Wi-Fi will play a big part, as would be expected of this series' début on 3DS, which will allow players to visit each other's homes and villages. StreetPass and SpotPass will also be included, with the exchange of badges earned in game, while ac3DSblog.com, which has been following the release in Japan, has reported that Wi-Fi spots in local 7 Eleven stores will use SpotPass to deliver themed furniture to the game. Whether commercial, albeit free, DLC is a good or bad thing is up to individuals to decide.

There are a huge number of small touches, of course, such as more detailed customisation of a character's appearance, the ability to go swimming and a variety of environmental features, with familiar examples such as a rainbow in the sky after rain and balloons that deliver presents. The whimsy is truly in overload.

Nintendo itself, of course, gave a detailed Nintendo Direct broadcast dedicated to this game in October, which revealed a lot of features and showed them in action.
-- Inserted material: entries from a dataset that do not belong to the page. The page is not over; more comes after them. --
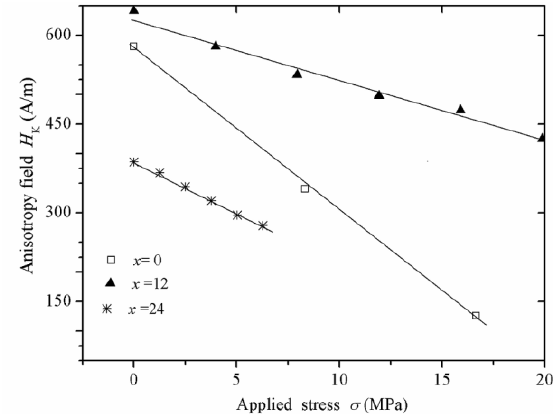
Figure 5. Anisotropy field H alloy series. The straight lines correspond to linear fittings with at least R 2 =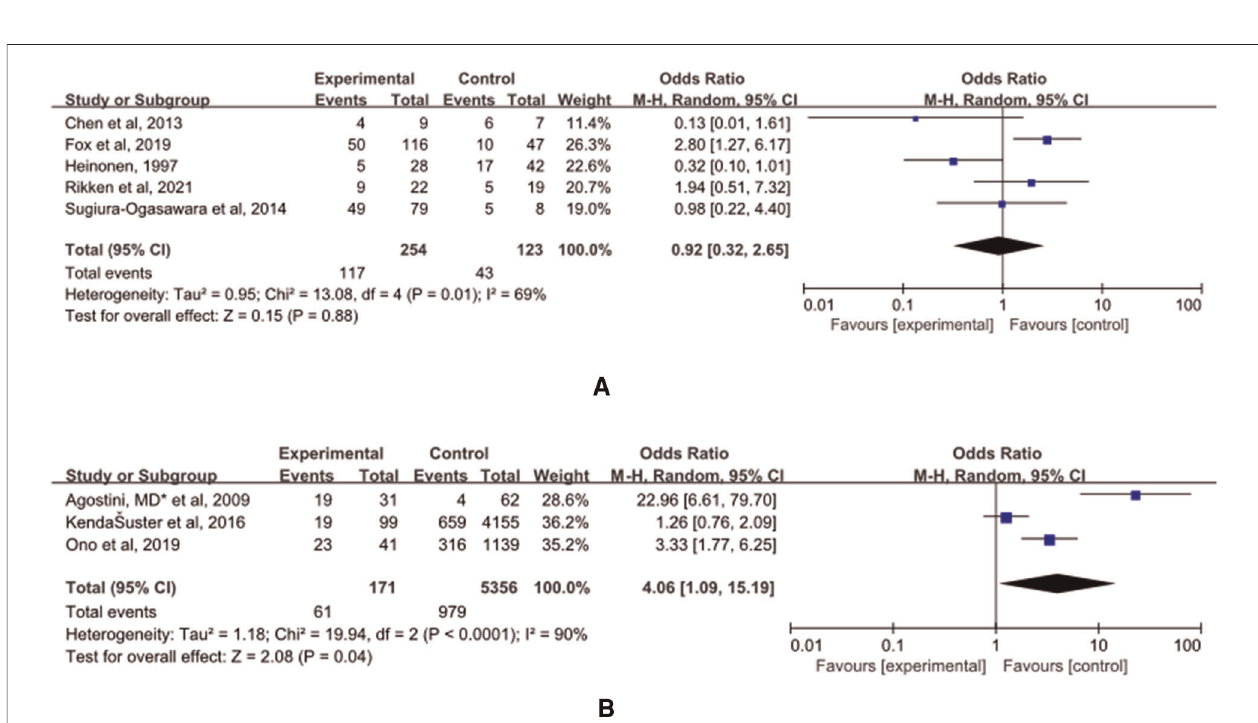
FIGURE 7 | The effect of hysteroscopic metroplasty on malpresentations. ( A ) The control group of untreated women with septum uterus, and the study group was patients who underwent hysteroscopic surgery. ( B ) The control group of these articles was women with intact uterus, and the study group was patients who underwent hysteroscopic surgery.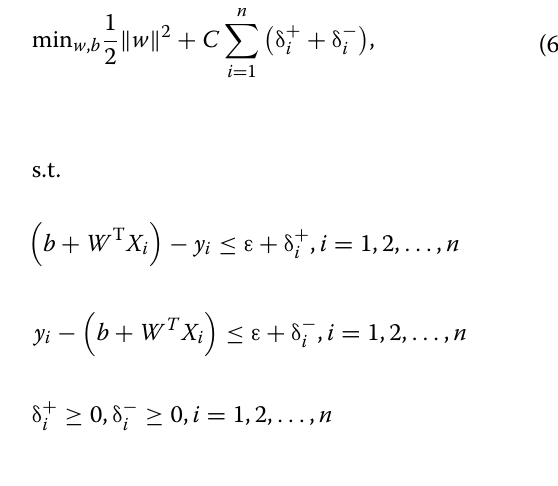
(4) P max arable output data: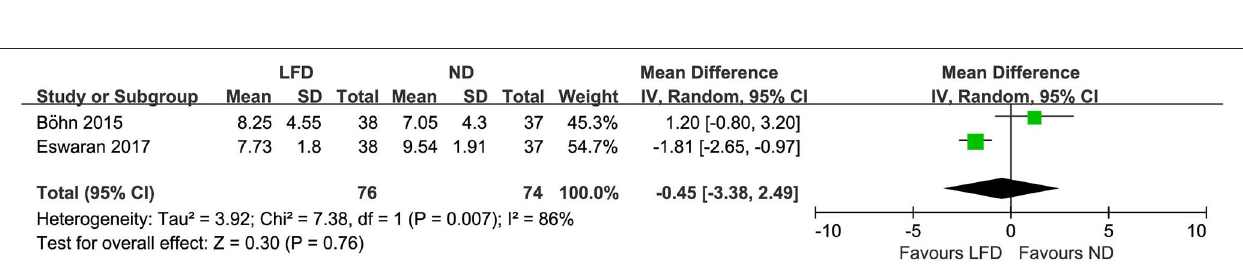
FIGURE 6 | Pooled mean difference for irritable bowel syndrome-related quality of life (IBS-QOL). LFD, low-FODMAP diet; ND, normal diet.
You can watch the lengthy video below and, most importantly, read our detailed summary of the broadcast from our man in Japan, Jeremy Thain.

The one high-profile review score so far, meanwhile, is an almost perfect 39/40 from Famitsu. Though some interesting review scores from the publication in recent years mean some will take that score with a few grains of salt, it's still a high-profile endorsement that says this isn't a disappointment. It wouldn't surprise us if Animal Crossing: New Leaf is sitting at the top of the Japanese video game charts next week, and it'll also be worth seeing whether download sales from the eShop play a major role. This is certainly a game where quick, easy access on a daily basis will be genuinely valuable.

Gamers in Japan are rather busy playing this right now, we suspect, though the rest of us will need to wait until early 2013. Let's all hope that a confirmed release date is given soon.